### What to do
Each line from the one containing "pinky tip: (818, 1386)" to the end of the listing below should be output exactly; no other line is wanted.
=-=-=
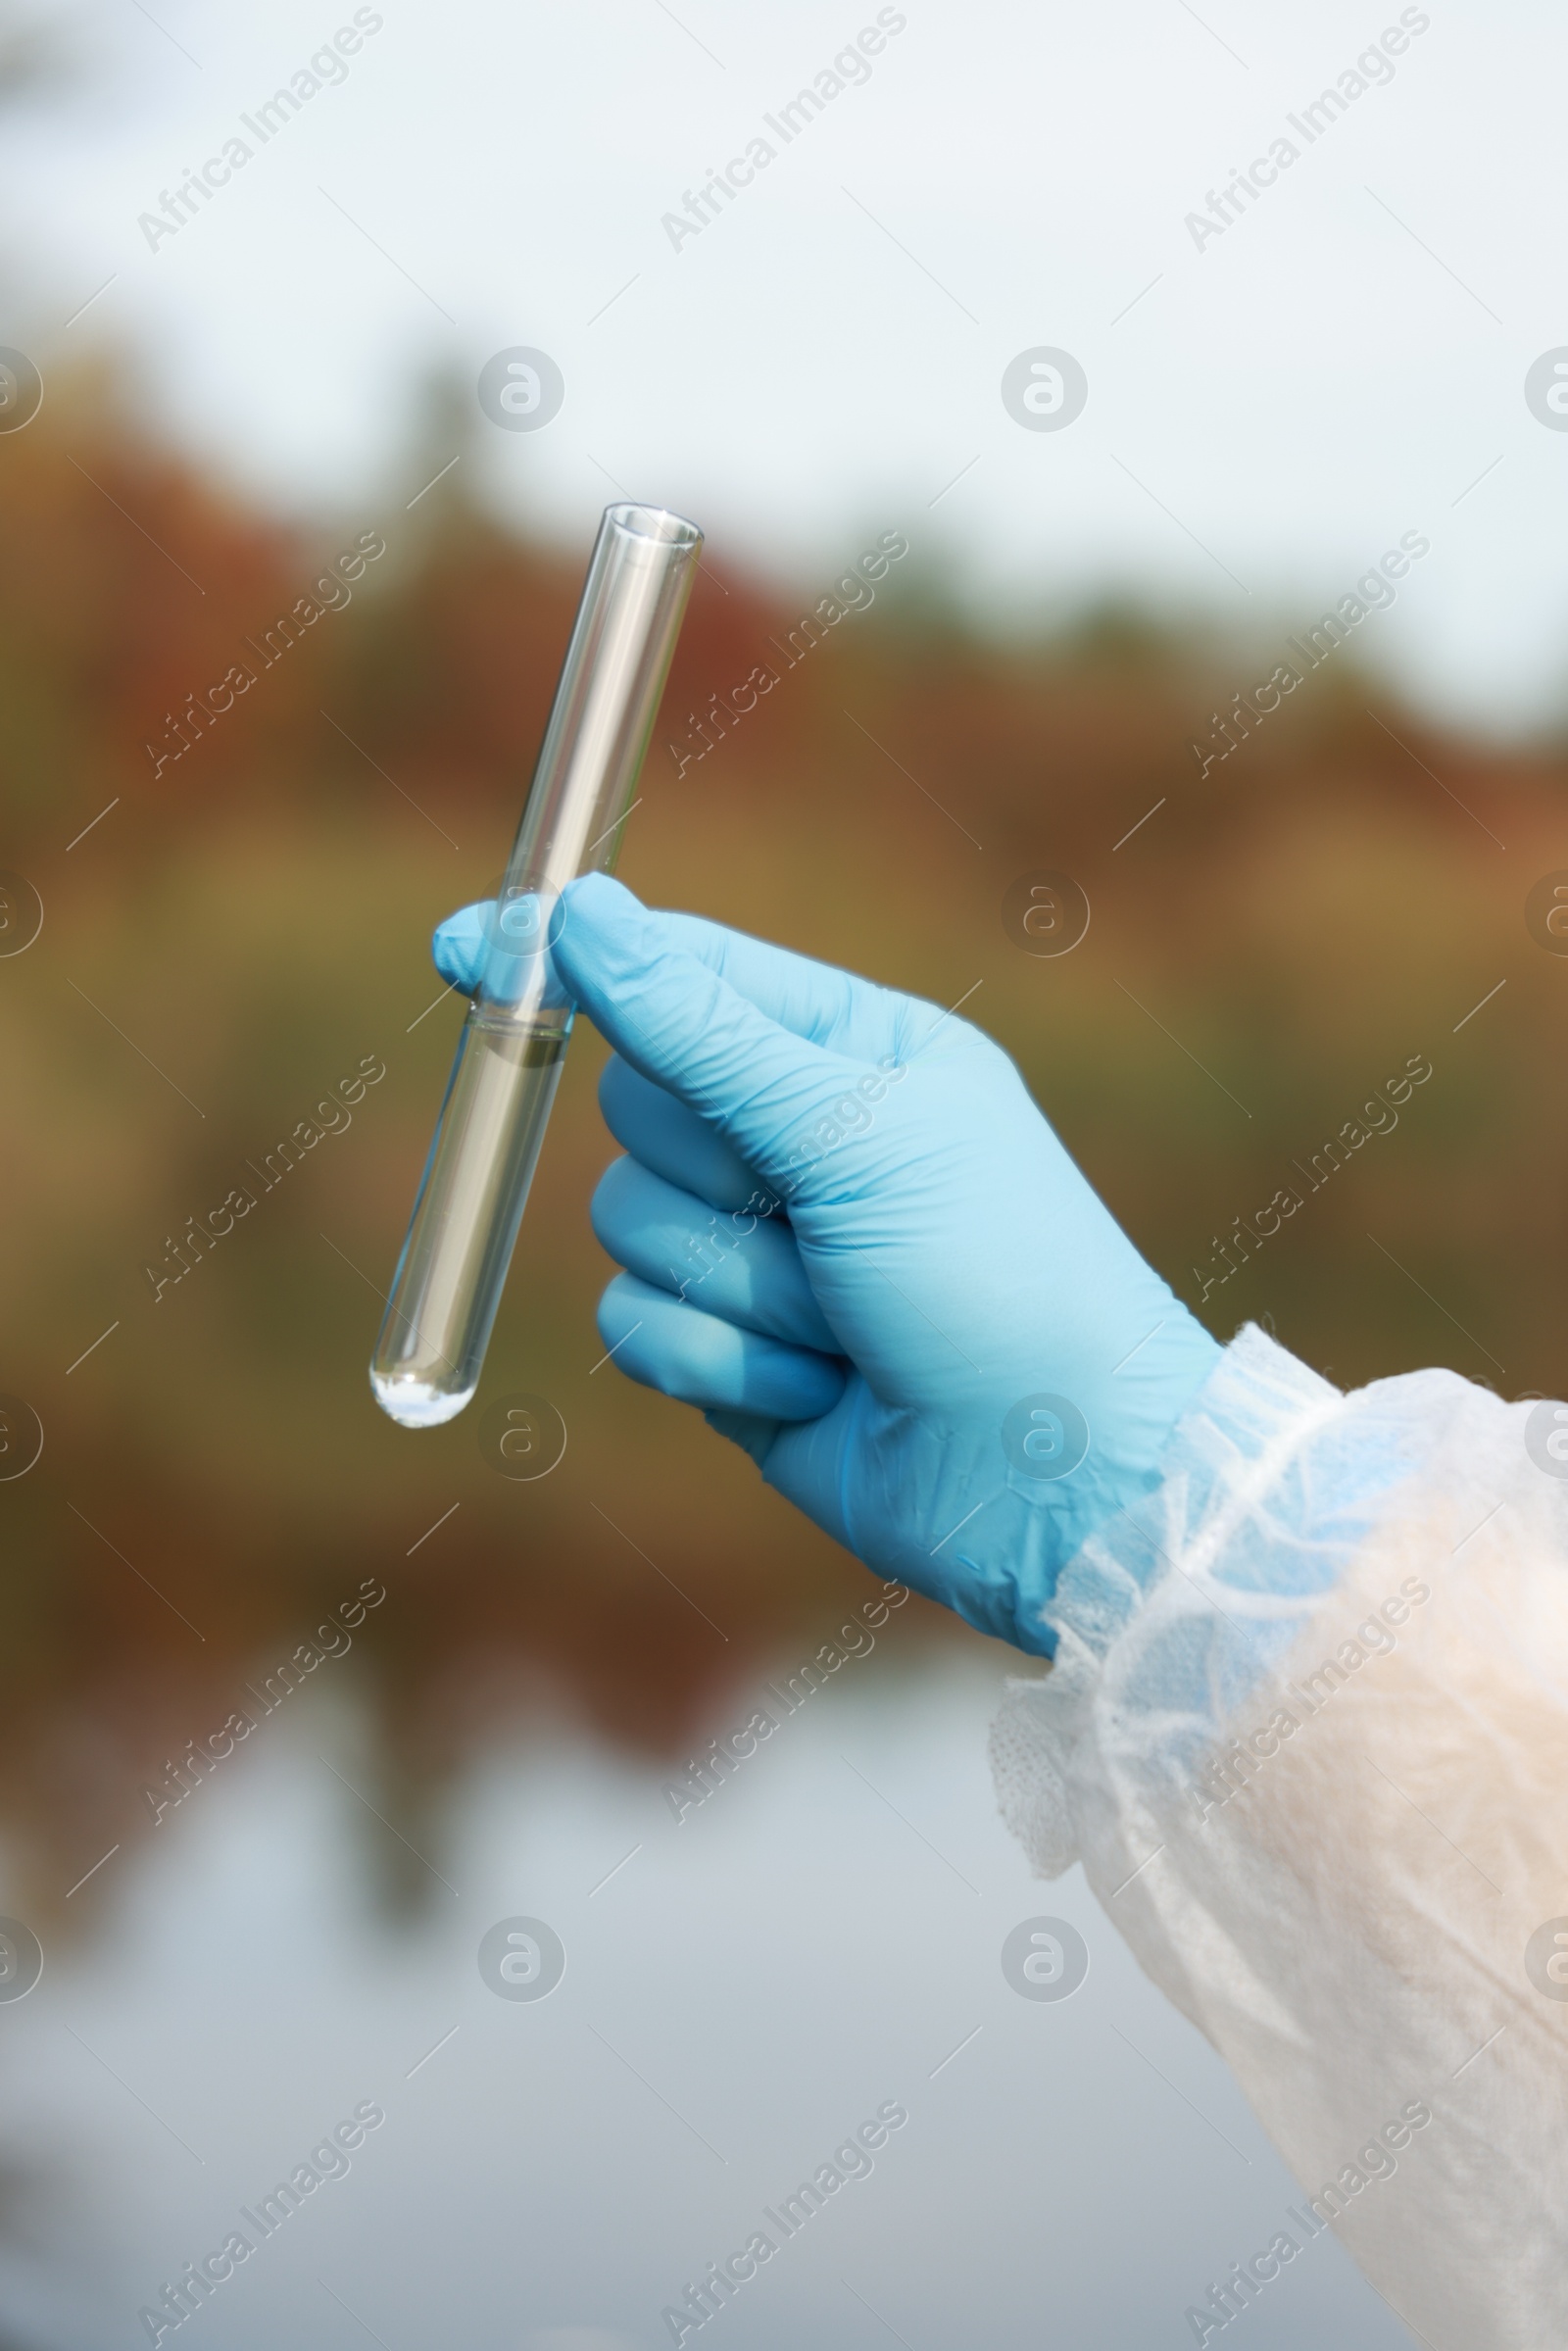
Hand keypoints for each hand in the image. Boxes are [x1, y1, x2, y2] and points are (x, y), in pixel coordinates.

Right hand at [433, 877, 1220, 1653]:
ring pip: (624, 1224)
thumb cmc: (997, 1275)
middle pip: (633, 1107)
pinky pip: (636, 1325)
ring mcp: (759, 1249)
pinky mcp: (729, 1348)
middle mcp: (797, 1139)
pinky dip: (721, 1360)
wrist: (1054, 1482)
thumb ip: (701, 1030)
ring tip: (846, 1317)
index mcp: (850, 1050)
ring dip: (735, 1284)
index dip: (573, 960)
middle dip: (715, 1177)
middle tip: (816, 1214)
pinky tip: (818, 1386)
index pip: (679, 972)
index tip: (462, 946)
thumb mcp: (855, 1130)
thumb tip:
=-=-=
### Exercise response
pinky tip: (818, 1386)
index pip: (679, 972)
index tip: (462, 946)
thumb mcp: (855, 1130)
thumb tip:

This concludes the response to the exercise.